Tyndale R F, Sunahara R, Inaba T, Kalow W, Gonzalez F J, Niznik H B
Department of Pharmacology, University of Toronto, Ontario, Canada.
Mol Pharmacol. 1991 Jul;40(1):63-8.
Catalytic, pharmacological, and molecular criteria have been used to identify cytochrome P450IID1 in mammalian brain (enzyme, P450IID; gene, CYP2D). Sparteine metabolism in canine striatal membranes was shown to be inhibited in a concentration-dependent and stereoselective manner by quinidine (Ki, approximately 51 nM), quinine (Ki, approximately 5.9 microM), and various other known substrates and inhibitors of hepatic P450IID1 activity. In addition, canine striatal P450IID1 was inhibited with high affinity by dopamine uptake blockers, such as (-)-cocaine (Ki, approximately 74 nM), d-amphetamine (Ki, approximately 4.5 microM), and methylphenidate (Ki, approximately 15 microM). Inhibitory constants (Ki) of numerous compounds for inhibition of sparteine metabolism in canine striatal membranes correlated well with (a) Ki values observed in human liver microsomes (r = 0.95), (b) [3H]GBR-12935 binding to P450IID1 in canine striatal membranes (r = 0.85), and (c) the inhibition (IC50) of sparteine metabolism in HepG2 cells expressing human CYP2D6 cDNA (r = 0.93). Moreover, antibodies raised against rat hepatic enzyme inhibited, in a concentration-dependent manner, sparteine metabolism in canine striatal membranes. Enzymatic activity was unevenly distributed throughout the canine brain and ranged from 0.5 to 21 pmol/mg of protein/hr in cerebellum and supraorbital cortex, respectively, with the striatum displaying moderate levels of activity (8 pmol/mg of protein/hr). The polymerase chain reaction was used to amplify cDNA from a human caudate lambda gt11 library encoding exons 6-9 of the human CYP2D6 gene, which revealed, upon sequencing, 100% nucleic acid sequence identity. These data indicate that P450IID1 is expressed centrally and is similar, at the functional and molecular levels, to the human hepatic P450IID1 enzyme. Because the debrisoquine/sparteine mono-oxygenase is a polymorphic enzyme, in which 5-10% of caucasians are deficient in metabolism of various drugs, a genetic difference in human brain metabolism of P450IID1 substrates may possibly lead to differences in drug response and toxicity.

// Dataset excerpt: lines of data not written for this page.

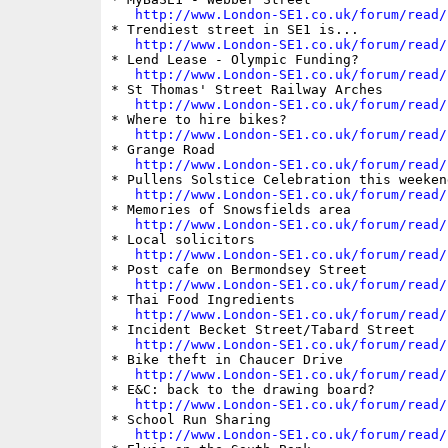
http://www.London-SE1.co.uk/forum/read/
* Trendiest street in SE1 is...

http://www.London-SE1.co.uk/forum/read/
* Lend Lease - Olympic Funding?

http://www.London-SE1.co.uk/forum/read/
* St Thomas' Street Railway Arches

http://www.London-SE1.co.uk/forum/read/
* Where to hire bikes?

http://www.London-SE1.co.uk/forum/read/
* Grange Road

http://www.London-SE1.co.uk/forum/read/
* Pullens Solstice Celebration this weekend
http://www.London-SE1.co.uk/forum/read/
* Memories of Snowsfields area

http://www.London-SE1.co.uk/forum/read/
* Local solicitors

http://www.London-SE1.co.uk/forum/read/
* Post cafe on Bermondsey Street

http://www.London-SE1.co.uk/forum/read/
* Thai Food Ingredients

http://www.London-SE1.co.uk/forum/read/
* Incident Becket Street/Tabard Street

http://www.London-SE1.co.uk/forum/read/
* Bike theft in Chaucer Drive

http://www.London-SE1.co.uk/forum/read/
* E&C: back to the drawing board?

http://www.London-SE1.co.uk/forum/read/
* School Run Sharing

http://www.London-SE1.co.uk/forum/read/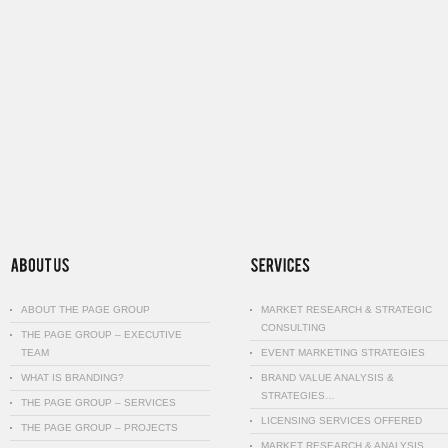
ABOUT THE PAGE GROUP
MARKET RESEARCH & STRATEGIC
CONSULTING
THE PAGE GROUP – EXECUTIVE
TEAM
EVENT MARKETING STRATEGIES
WHAT IS BRANDING?
BRAND VALUE ANALYSIS &
STRATEGIES…
THE PAGE GROUP – SERVICES
LICENSING SERVICES OFFERED
THE PAGE GROUP – PROJECTS
MARKET RESEARCH & ANALYSIS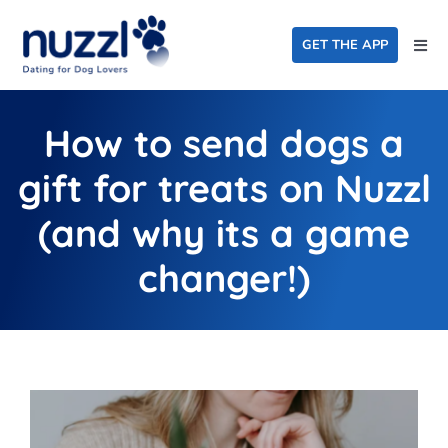
Skip
to
GET THE APP
Togg
content
Navi
Home
How to send dogs a
Events
gift for treats on Nuzzl
Dating For Good
(and why its a game
FAQ
changer!)
About Us
Blog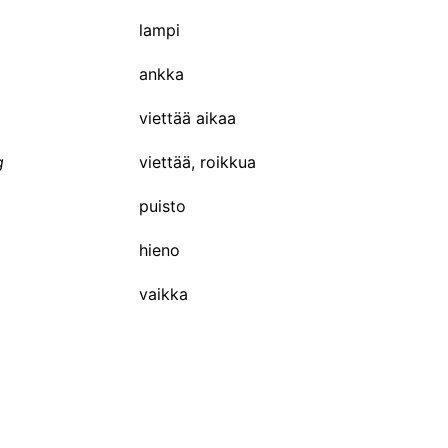
lampi
ankka
viettää aikaa
g
viettää, roikkua
puisto
hieno
vaikka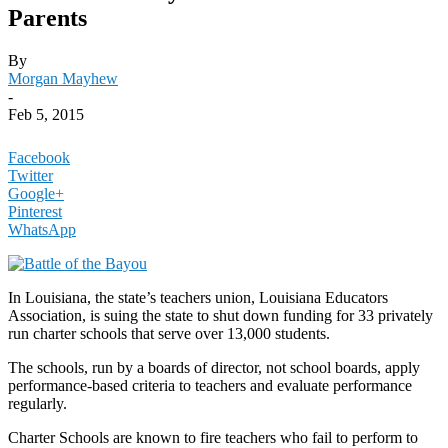
Parents
By
Morgan Mayhew
-
Feb 5, 2015
Facebook
Twitter
Google+
Pinterest
WhatsApp
In Louisiana, the state’s teachers union, Louisiana Educators
Association, is suing the state to shut down funding for 33 privately
run charter schools that serve over 13,000 students.
The schools, run by a boards of director, not school boards, apply
performance-based criteria to teachers and evaluate performance
regularly.
Charter Schools are known to fire teachers who fail to perform to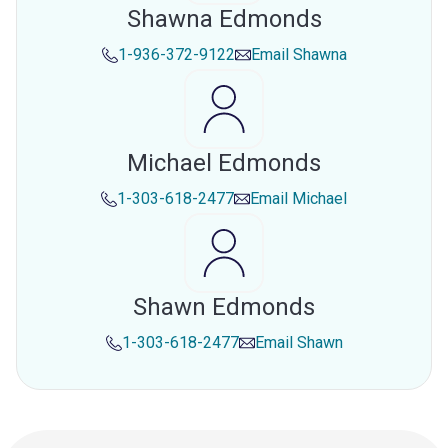
Shawna Edmonds
1-936-372-9122
Email
Shawna
Michael Edmonds
1-303-618-2477
Email
Michael
Shawn Edmonds
1-303-618-2477
Email
Shawn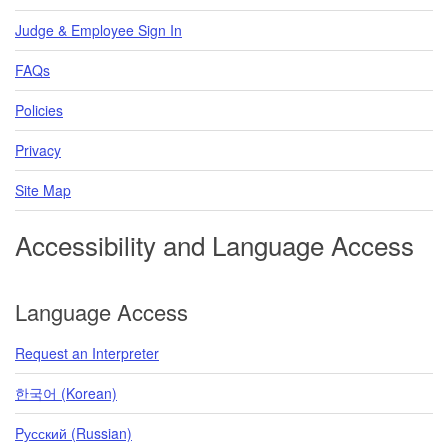
Judge & Employee Sign In
FAQs
Policies
Privacy
Site Map
Accessibility and Language Access
Language Access
Request an Interpreter
한국어 (Korean)
Pусский (Russian)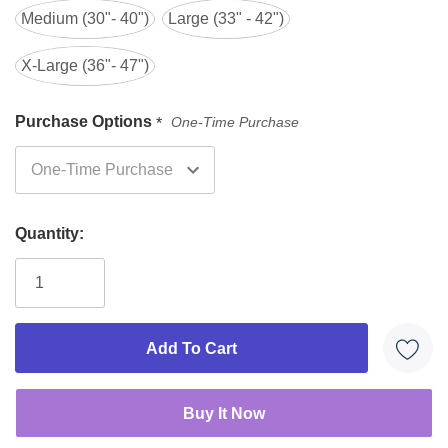
Medium (30"- 40")
Large (33" - 42")
boosters
10 diapers
X-Large (36"- 47")
Large
33" - 42"
32" - 52"
+ 3
boosters
Purchase Options
One-Time Purchase
*
10 diapers
XL
40 - 58"
40 - 58"
+ 3
boosters
You cannot mix and match sizes.
Quantity: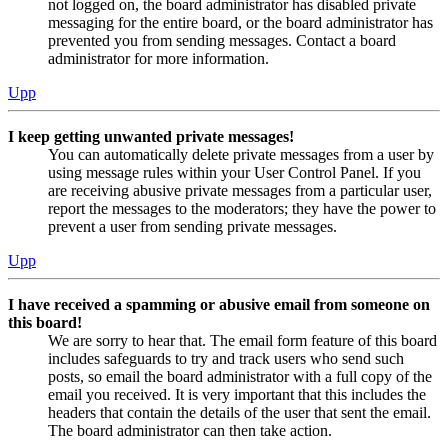
not logged on, the board administrator has disabled private
messaging for the entire board, or the board administrator has
prevented you from sending messages. Contact a board
administrator for more information.
Upp
I keep getting unwanted private messages!
You can automatically delete private messages from a user by
using message rules within your User Control Panel. If you
are receiving abusive private messages from a particular user,
report the messages to the moderators; they have the power to
prevent a user from sending private messages.
Upp
I have received a spamming or abusive email from someone on
this board!
We are sorry to hear that. The email form feature of this board
includes safeguards to try and track users who send such
posts, so email the board administrator with a full copy of the
email you received. It is very important that this includes the
headers that contain the details of the user that sent the email.
The board administrator can then take action.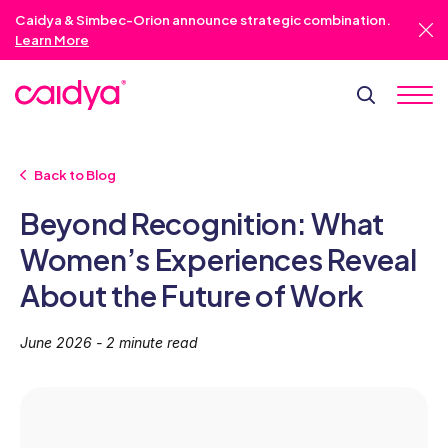
Caidya & Simbec-Orion announce strategic combination.
Learn More
Back to Blog
Beyond Recognition: What
Women’s Experiences Reveal
About the Future of Work
June 2026 - 2 minute read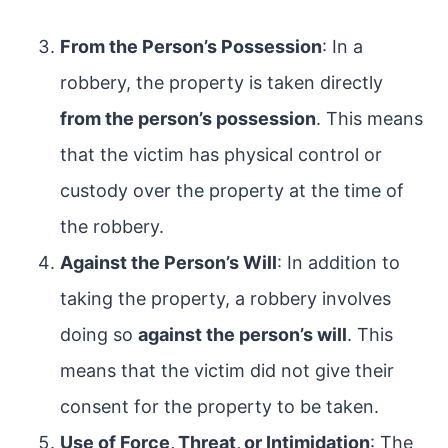
From the Person’s Possession
: In a
robbery, the property is taken directly
from the person’s possession
. This means
that the victim has physical control or
custody over the property at the time of
the robbery.
Against the Person’s Will
: In addition to
taking the property, a robbery involves
doing so
against the person’s will
. This
means that the victim did not give their
consent for the property to be taken.
Use of Force, Threat, or Intimidation
: The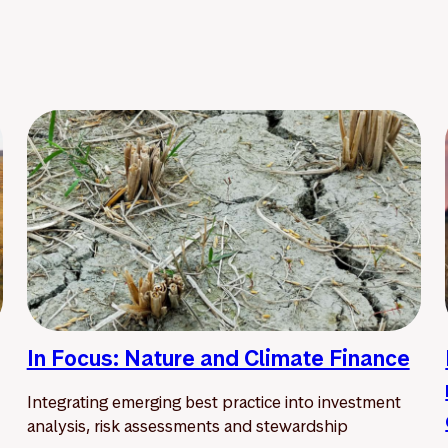
In Focus: Nature and Climate Finance
Integrating emerging best practice into investment
analysis, risk assessments and stewardship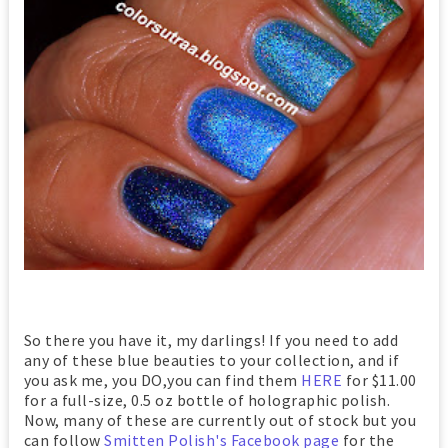
So there you have it, my darlings! If you need to add
any of these blue beauties to your collection, and if
you ask me, you DO,you can find them
HERE
for $11.00
for a full-size, 0.5 oz bottle of holographic polish.
Now, many of these are currently out of stock but you
can follow
Smitten Polish's Facebook page
for the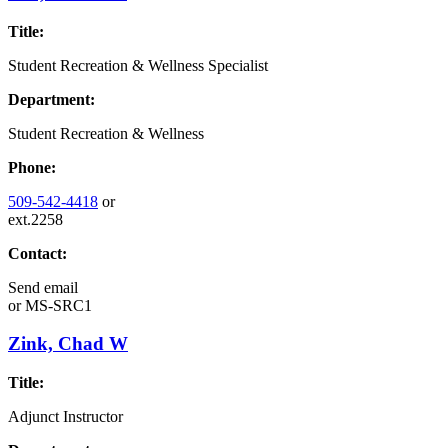
Title:
Student Recreation & Wellness Specialist
Department:
Student Recreation & Wellness
Phone:
509-542-4418
or
ext.2258
Contact:
Send email
or
MS-SRC1
Zink, Chad W
Title:
Adjunct Instructor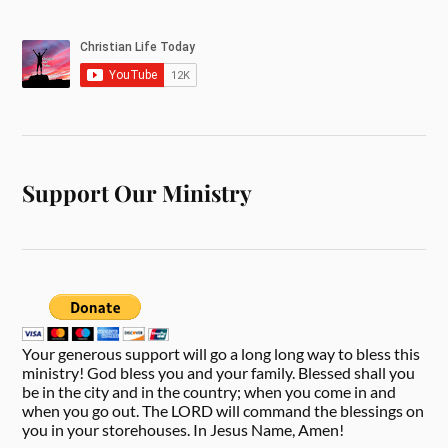
Support Our Ministry
Your generous support will go a long long way to bless this
ministry! God bless you and your family. Blessed shall you
be in the city and in the country; when you come in and
when you go out. The LORD will command the blessings on
you in your storehouses. In Jesus Name, Amen!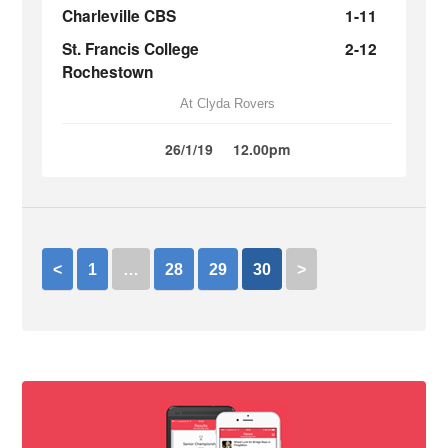
Charleville CBS
1-11
St. Francis College
2-12
Rochestown
At Clyda Rovers
26/1/19
12.00pm
<
1
…
28
29
30
>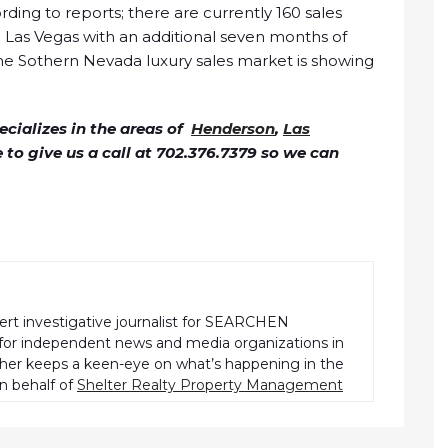
rding to reports; there are currently 160 sales
Las Vegas with an additional seven months of
the Sothern Nevada luxury sales market is showing
cializes in the areas of
Henderson
,
Las
ee to give us a call at 702.376.7379 so we can
pert investigative journalist for SEARCHEN
r independent news and media organizations in
pher keeps a keen-eye on what’s happening in the
n behalf of
Shelter Realty Property Management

催化、药理学和分子标准已被用于在哺乳动物大脑中鉴定细胞色素P450IID1(酶,P450IID;基因,CYP2D)。奎尼丁(Ki,约51 nM)、奎宁(Ki,约5.9 μM)以及其他各种已知的肝P450IID1活性底物和抑制剂,均以浓度依赖性和立体选择性方式抑制犬纹状体膜中的司巴丁代谢。此外,多巴胺摄取阻滞剂,如(-)-可卡因(Ki,约74 nM)、d-苯丙胺(Ki,约4.5 μM)和哌甲酯(Ki,约15 μM),对犬纹状体P450IID1具有高亲和力抑制作用。许多化合物对犬纹状体膜中司巴丁代谢的抑制常数(Ki)与以下各项具有良好的相关性:(a)在人肝微粒体中观察到的Ki值(r = 0.95);(b)[3H]GBR-12935与犬纹状体膜中P450IID1的结合(r = 0.85);以及(c)在表达人CYP2D6 cDNA的HepG2细胞中司巴丁代谢的抑制(IC50)(r = 0.93)。此外,针对大鼠肝酶产生的抗体以浓度依赖性方式抑制犬纹状体膜中的司巴丁代谢。酶活性在整个犬脑中分布不均,小脑和眶上皮质中分别为0.5至21 pmol/mg蛋白质/小时,纹状体显示出中等水平的活性(8 pmol/mg蛋白质/小时)。聚合酶链反应用于从人尾状核λgt11文库中扩增编码人CYP2D6基因外显子6 - 9的cDNA,测序后显示核酸序列同一性为100%。这些数据表明P450IID1在中枢表达,并且在功能和分子水平上与人肝P450IID1酶相似。由于异喹胍/司巴丁单加氧酶是一种多态性酶,其中5 - 10%的高加索人对各种药物的代谢存在缺陷,P450IID1底物在人脑中的代谢遗传差异可能导致药物反应和毒性的差异。